__Your objective__
List every line below containing "Sinaga".

__Data shown__
- Opening Delimiter -

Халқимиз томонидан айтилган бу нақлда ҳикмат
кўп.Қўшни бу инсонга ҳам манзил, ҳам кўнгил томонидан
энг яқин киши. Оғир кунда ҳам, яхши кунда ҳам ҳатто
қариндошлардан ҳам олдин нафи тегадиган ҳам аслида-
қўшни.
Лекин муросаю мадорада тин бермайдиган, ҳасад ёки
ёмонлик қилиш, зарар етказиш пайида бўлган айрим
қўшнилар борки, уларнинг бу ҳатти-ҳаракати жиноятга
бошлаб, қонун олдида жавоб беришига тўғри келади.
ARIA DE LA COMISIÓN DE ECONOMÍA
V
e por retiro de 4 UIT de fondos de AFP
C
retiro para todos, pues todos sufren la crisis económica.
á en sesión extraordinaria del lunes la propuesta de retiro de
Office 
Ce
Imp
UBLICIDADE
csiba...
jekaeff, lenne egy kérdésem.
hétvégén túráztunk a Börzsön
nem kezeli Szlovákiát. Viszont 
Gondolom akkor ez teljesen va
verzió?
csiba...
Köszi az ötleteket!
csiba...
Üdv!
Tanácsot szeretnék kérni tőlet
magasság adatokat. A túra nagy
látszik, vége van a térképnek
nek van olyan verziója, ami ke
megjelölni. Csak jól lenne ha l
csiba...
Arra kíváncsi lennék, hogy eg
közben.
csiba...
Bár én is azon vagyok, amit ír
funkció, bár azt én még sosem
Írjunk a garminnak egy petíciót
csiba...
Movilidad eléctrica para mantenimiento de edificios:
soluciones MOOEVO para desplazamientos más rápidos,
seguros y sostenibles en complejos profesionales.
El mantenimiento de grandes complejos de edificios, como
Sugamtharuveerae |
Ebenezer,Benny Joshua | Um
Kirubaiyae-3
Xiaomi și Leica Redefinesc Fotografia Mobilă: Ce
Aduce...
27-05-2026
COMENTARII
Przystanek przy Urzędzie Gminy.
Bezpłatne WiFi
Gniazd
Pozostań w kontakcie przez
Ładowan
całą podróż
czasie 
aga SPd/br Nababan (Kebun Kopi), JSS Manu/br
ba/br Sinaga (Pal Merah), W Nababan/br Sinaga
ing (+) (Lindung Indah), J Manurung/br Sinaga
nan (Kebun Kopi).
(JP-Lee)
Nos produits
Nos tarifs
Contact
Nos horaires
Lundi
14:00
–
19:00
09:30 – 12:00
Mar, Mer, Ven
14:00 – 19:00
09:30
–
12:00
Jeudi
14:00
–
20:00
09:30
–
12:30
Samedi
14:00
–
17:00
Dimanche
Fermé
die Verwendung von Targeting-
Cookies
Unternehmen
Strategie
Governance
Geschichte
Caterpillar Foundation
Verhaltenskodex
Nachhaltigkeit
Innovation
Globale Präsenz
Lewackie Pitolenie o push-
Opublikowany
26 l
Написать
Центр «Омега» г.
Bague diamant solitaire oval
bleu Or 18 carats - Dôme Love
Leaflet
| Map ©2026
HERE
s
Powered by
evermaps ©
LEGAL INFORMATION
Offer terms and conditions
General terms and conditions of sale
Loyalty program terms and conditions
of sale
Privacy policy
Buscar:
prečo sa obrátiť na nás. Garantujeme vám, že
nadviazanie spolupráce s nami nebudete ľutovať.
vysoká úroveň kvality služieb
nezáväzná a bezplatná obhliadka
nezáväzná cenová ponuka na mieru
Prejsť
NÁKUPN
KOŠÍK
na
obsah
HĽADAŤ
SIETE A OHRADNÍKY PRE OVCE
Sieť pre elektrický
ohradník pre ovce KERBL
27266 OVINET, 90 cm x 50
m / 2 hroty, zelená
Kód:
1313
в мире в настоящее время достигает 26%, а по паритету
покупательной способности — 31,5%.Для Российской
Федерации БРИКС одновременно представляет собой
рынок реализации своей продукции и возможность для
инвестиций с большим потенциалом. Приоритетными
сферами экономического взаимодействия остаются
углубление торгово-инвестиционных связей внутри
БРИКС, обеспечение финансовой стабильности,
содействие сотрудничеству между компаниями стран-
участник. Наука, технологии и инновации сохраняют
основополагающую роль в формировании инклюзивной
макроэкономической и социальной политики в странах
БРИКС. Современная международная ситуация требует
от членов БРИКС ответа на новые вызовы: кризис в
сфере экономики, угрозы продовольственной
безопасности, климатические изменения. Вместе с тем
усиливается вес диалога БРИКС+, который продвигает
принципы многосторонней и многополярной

- Closing Delimiter -

__Answer space__
ba/br Sinaga (Pal Merah), W Nababan/br Sinaga
ing (+) (Lindung Indah), J Manurung/br Sinaga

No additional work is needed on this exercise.